[[ Passage provided, beginning ]]

# My First Bird Photos



## psran (Jan 5, 2014)

I just bought a Tamron 70-300 VC and was wanting to test my skills and the new glass. These are some of the Shots I captured in my backyard, just casual shoot.Please guide me about my mistakes with technique etc. These pics have been heavily cropped and also its my first experience with uploading pics on forum.

Please be a bit gentle in guiding me


----------



## AceCo55 (Jan 5, 2014)

If you are looking for critiques, you would be better off posting in the "photo galleries" which are for "Photos submitted by members for general display or critique"
There is one for "Nature and Wildlife" - I'm sure you will get more of a response there and from excellent photographers that will be able to provide detailed feeback
Nature & Wildlife


----------



## psran (Jan 5, 2014)

Okay now that I am in correct section, someone BUMP


----------



## Bo4key (Jan 5, 2014)

In most of them, the lighting seems to be off or flat and the subject is darker than most of the backgrounds. A good rule of thumb I like to use when shooting birds is to get the sun to my back if at all possible. That way the light is shining on the subject and you will most likely get a catchlight in their eyes which will give them life. 

If it isn't possible to get the sun behind you, you will need to switch the camera to spot metering and meter off the subject. This will cause some of the backgrounds to wash out but at least you will get proper exposure of the subject. 

I also find that shooting birds against mostly a bright sky background (blue or grey) is difficult to nail the exposure and avoid a flat looking shot. 

As for composition, you are centering the subject in most these shots which is not ideal.  Maybe do some reading on composition or check out a photo site like 500px and do a search on bird & wildlife and see how others are doing it.


----------



## SCraig (Jan 5, 2014)

Whenever possible eliminate man-made objects from your shots.  Power poles, wires, houses, etc. do not add to a natural setting.


----------



## baturn (Jan 5, 2014)

A couple of suggestions for posting - 1. number the photos
                                                     2. ID the birds.


----------



## HL45 (Jan 5, 2014)

Third picture is nice, great first attempt!


----------



## JacaRanda (Jan 5, 2014)

You really have a couple of interesting birds,  I would love to know what they are in pictures 3 & 6.


----------



## psran (Jan 5, 2014)

JacaRanda said:


> You really have a couple of interesting birds,  I would love to know what they are in pictures 3 & 6.


  Pics 2 & 3 are Indian Mynah. I am not sure about 6th one just saw them around so clicked them

Edit - 6th one is Red- vested Bulbul


----------



## psran (Jan 5, 2014)

Thanks everyone for your useful comments

I can see that all the poles etc have made the pics look a bit unnatural but this was just a shoot I did around the place I live, I am not well versed with Post-processing so could not remove them

I am sure I will get better ones next time


----------



## psran (Jan 5, 2014)

[[ Passage provided, end ]]
[[ Data provided, beginning ]]

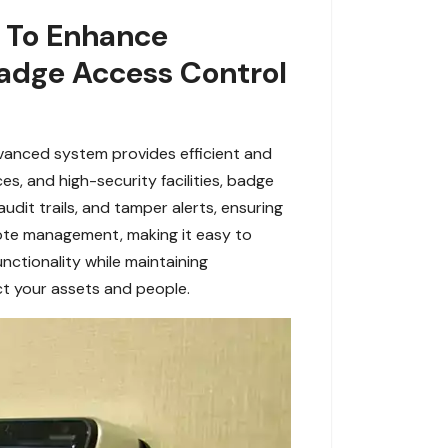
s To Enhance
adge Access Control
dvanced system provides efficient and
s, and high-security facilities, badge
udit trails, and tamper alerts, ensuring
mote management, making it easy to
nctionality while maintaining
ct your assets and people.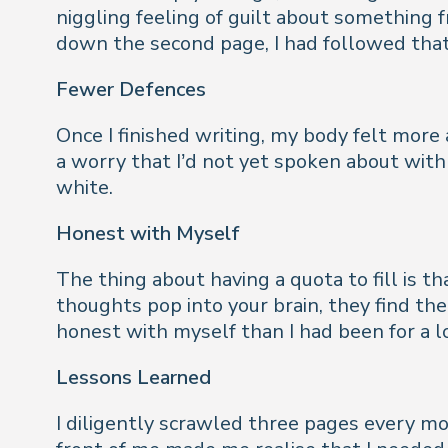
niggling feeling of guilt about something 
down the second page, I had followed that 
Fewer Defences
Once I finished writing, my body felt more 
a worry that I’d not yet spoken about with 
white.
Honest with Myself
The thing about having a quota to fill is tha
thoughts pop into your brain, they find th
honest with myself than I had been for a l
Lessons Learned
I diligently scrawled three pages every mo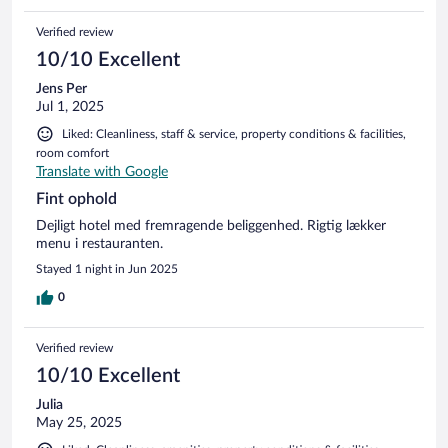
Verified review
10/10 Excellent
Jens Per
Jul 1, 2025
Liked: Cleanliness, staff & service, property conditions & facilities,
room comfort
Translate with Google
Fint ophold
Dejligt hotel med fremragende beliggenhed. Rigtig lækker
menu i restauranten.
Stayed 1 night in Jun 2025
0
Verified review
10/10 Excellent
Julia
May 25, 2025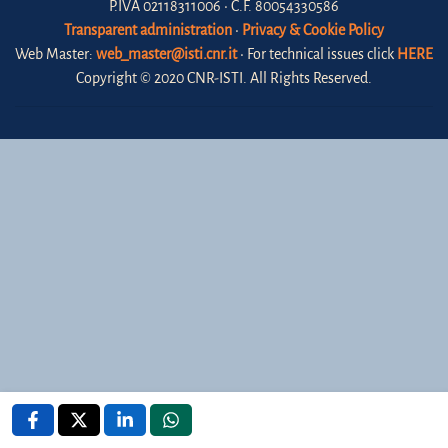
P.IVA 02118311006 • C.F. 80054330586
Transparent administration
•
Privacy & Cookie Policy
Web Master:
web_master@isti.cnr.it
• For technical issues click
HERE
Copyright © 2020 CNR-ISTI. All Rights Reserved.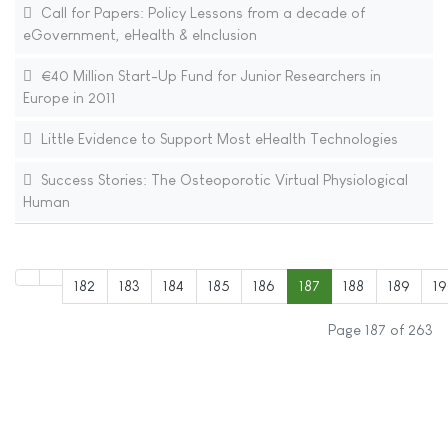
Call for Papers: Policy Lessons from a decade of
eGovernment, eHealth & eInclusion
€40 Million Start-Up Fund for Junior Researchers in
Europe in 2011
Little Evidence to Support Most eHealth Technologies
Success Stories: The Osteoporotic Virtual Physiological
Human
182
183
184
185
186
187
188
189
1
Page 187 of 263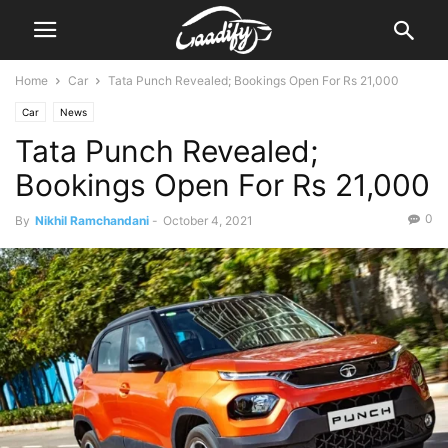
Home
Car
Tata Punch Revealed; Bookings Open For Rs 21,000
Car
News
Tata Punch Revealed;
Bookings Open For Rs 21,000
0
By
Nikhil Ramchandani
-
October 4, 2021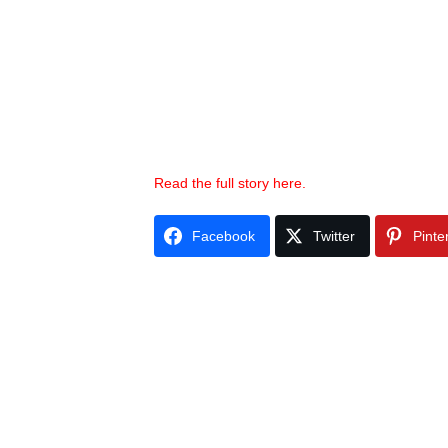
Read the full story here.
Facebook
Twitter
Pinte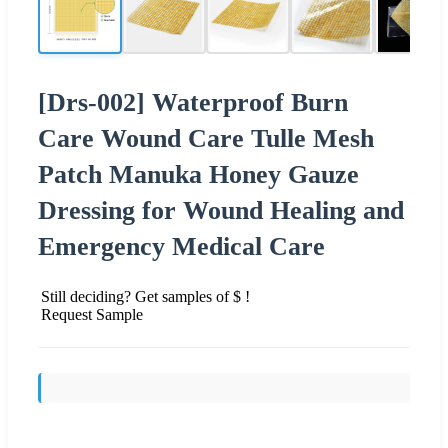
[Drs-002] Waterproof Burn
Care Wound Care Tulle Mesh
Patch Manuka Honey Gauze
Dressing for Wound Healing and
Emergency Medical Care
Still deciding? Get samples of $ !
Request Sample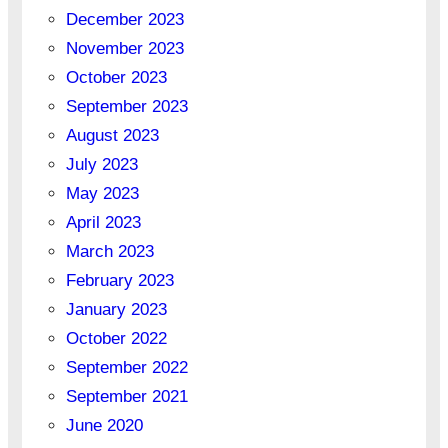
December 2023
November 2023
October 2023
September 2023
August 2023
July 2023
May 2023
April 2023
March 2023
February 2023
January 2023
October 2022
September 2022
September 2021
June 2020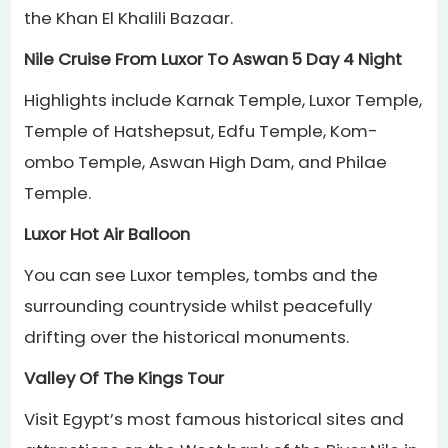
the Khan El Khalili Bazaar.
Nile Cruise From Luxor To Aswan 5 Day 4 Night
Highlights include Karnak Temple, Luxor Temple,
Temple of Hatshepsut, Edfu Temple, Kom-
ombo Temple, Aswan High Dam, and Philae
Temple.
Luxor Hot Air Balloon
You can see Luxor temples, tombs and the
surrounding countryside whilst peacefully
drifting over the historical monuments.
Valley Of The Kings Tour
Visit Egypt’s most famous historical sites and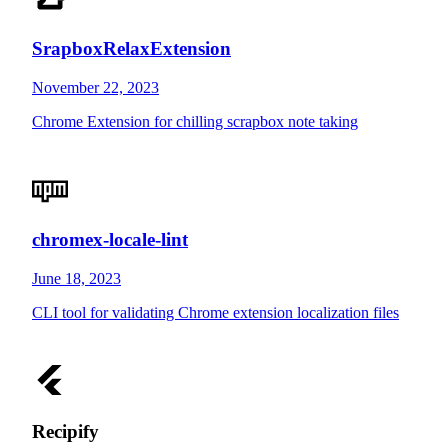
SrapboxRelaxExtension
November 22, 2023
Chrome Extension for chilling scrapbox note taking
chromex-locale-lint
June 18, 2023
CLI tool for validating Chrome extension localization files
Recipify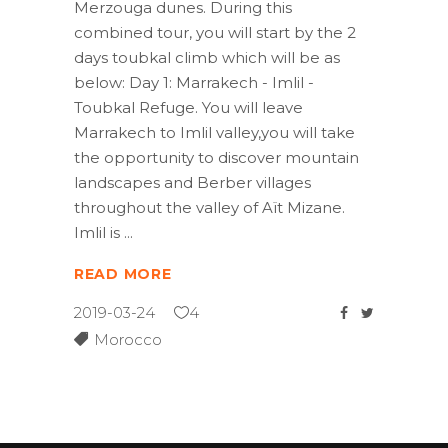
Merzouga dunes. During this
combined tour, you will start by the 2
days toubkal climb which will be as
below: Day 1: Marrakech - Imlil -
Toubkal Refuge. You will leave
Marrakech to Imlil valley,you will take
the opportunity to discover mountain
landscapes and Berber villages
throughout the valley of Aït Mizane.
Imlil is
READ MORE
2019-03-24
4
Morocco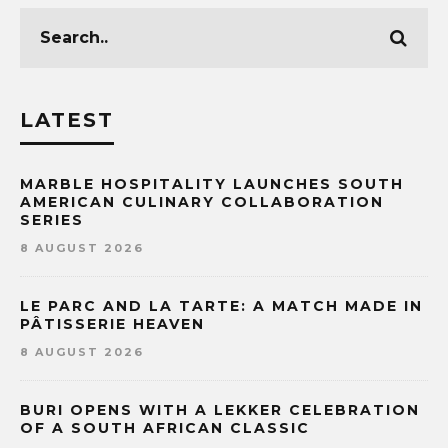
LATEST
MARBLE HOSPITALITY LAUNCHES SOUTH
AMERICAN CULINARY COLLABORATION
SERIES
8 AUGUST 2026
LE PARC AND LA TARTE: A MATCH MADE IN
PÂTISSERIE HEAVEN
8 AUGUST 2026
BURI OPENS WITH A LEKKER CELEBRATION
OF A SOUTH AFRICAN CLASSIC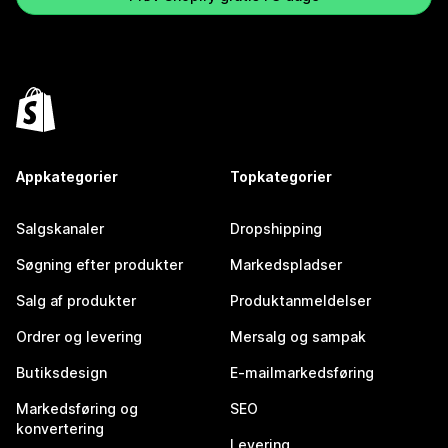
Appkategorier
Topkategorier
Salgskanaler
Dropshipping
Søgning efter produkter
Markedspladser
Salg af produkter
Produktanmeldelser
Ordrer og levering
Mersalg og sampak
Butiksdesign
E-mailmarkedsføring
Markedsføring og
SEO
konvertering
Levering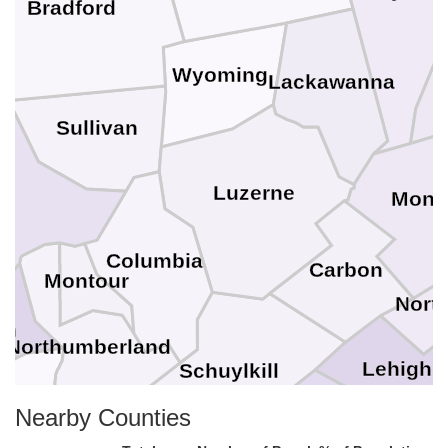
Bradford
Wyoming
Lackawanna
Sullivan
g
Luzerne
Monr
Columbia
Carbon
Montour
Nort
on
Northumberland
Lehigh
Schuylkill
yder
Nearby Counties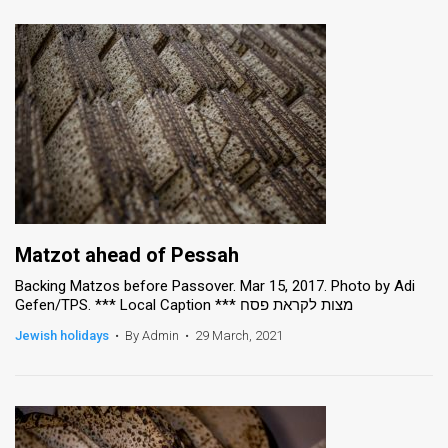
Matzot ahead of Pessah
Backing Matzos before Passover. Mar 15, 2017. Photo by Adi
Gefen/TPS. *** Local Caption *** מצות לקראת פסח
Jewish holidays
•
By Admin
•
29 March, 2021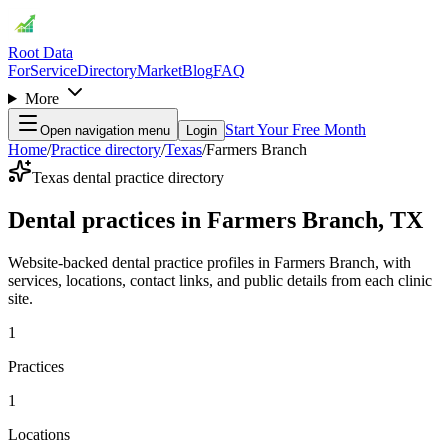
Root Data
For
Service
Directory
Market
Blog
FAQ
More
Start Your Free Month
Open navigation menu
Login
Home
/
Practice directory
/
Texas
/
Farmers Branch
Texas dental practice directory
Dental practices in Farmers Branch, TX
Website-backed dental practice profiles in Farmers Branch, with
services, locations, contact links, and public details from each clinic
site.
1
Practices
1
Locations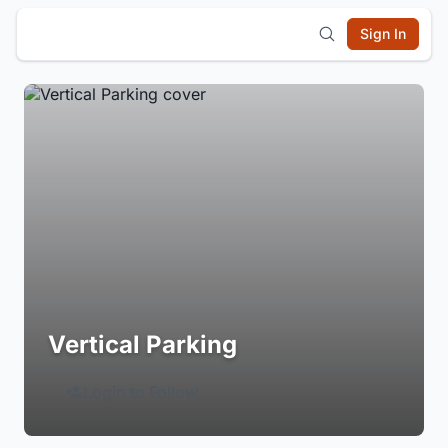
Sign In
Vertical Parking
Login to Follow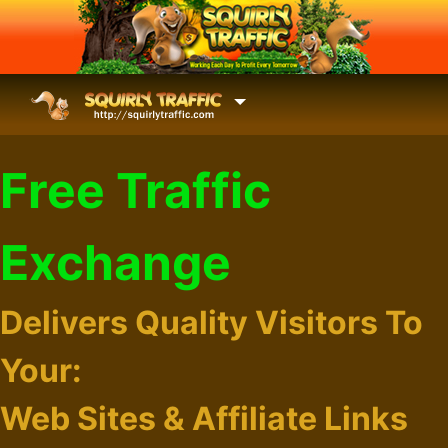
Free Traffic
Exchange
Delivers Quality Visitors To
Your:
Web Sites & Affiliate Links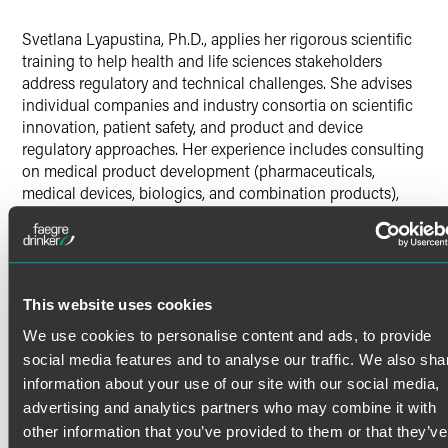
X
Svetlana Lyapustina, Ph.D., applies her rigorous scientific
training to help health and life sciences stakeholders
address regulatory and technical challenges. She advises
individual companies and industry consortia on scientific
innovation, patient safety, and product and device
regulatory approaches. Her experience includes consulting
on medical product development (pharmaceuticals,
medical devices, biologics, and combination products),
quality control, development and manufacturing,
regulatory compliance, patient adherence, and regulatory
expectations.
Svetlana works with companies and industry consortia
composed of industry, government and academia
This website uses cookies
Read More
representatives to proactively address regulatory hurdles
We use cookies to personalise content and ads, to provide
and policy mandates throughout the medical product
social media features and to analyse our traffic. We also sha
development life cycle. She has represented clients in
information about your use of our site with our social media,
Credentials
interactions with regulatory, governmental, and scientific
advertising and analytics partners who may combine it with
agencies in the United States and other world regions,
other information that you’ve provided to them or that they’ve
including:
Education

[[ Data provided, end ]]

> _Exercises_
1. Name every distinct username that posts in the bird photo thread.
2. Pick up the bird photo thread at the point where it stops, and write the next part.
The listing that precedes this comes from a separate source.

> _Task answers_
1. psran, AceCo55, Bo4key, SCraig, baturn, HL45, JacaRanda

2.
psran said:


> Pics 2 & 3 are Indian Mynah. I am not sure about 6th one just saw them around so clicked them  Edit - 6th one is Red- vested Bulbul



Edit - 6th one is Red-vested Bulbul


----------



## psran (Jan 8, 2014)

Got some more pictures today, though not great technically.1. Black Drongo, very rarely seen in our region. I somehow ended using a slow shutter speed of 1/15, hence not so sharp image




2. White Chested Kingfisher. Alas I could not capture his Blue coloured back, he just flew away



3. Red Wattled Lapwing, very common in our region


----------



## psran (Jan 28, 2014)

Got some more pics from a local Bird sanctuary. Pics range from Bad to ugly to very ugly 
    1.Rose ringed Parakeet
 

 
 
    5. Two white throated kingfishers ( Very Beautiful)
 
 

I used a Tamron 70-300 VC handheld with Nikon D7000 for all the shots. Birds were quite far and I had to do a lot of cropping. To me most of them look unusable, don't know how people manage with only 300mm. Getting photos of BIF was almost impossible  Some more pics to follow. C&c 

P.S:- I would be updating the Bird names as I find themwelcome


----------



## psran (Jan 28, 2014)

Someone kind enough to reply ?


----------



## HL45 (Jan 28, 2014)

psran said:


> Someone kind enough to reply ?  I used a Tamron 70-300 VC handheld with Nikon D7000 for all the shots.  Birds were quite far and I had to do a lot of cropping. To me most of  them look unusable, don't know how people manage with only 300mm.  Getting photos of BIF was almost impossible


You about said it all. 400mm would be minimum unless you can get close!


----------



## psran (Jan 28, 2014)

HL45 said:


> You about said it all. 400mm would be minimum unless you can get close!



Yeah I can see that 300 mm is not enough but I don't want to Invest anything more. Let's see if I could get anything more out of this Focal Length


----------



## psran (Jan 28, 2014)

This one Bird made whole of my visit to Bird sanctuary worth to me. He Landed just 30-40 feets away from me and happily let me click photos. But somehow Metering of my Nikon D7000 went on to Underexpose everything 



The White Chested Kingfisher

























Infact I ended up Clicking him many times in Different spots


----------



## psran (Jan 29, 2014)

It's very sad for me that none of Pros is taking any interest in my posts. 

I am feeling very Bad that this can happen to me in a forum which is supposed to be a Knowledge base for so many photographers


----------



## HL45 (Jan 30, 2014)

psran said:


> It's very sad for me that none of Pros is taking any interest in my posts.
> 
> I am feeling very Bad that this can happen to me in a forum which is supposed to be a Knowledge base for so many photographers


You should start a new thread for new photos. 
Post only 3 or 4 photos, number them and add camera exif info.

Hope that helps.


----------



## psran (Jan 31, 2014)

HL45 said:


> You should start a new thread for new photos. Post only 3 or 4 photos, number them and add camera exif info.  Hope that helps.



Actually I thought I should not create so many threads that it becomes nuisance for everyone and also wanted to keep a record of how I made improvements over time. 

I tried figuring out how to post EXIF data but could not find it.


----------



## FedericoRongaroli (Feb 4, 2014)

SCraig said:


> Whenever possible eliminate man-made objects from your shots.  Power poles, wires, houses, etc. do not add to a natural setting.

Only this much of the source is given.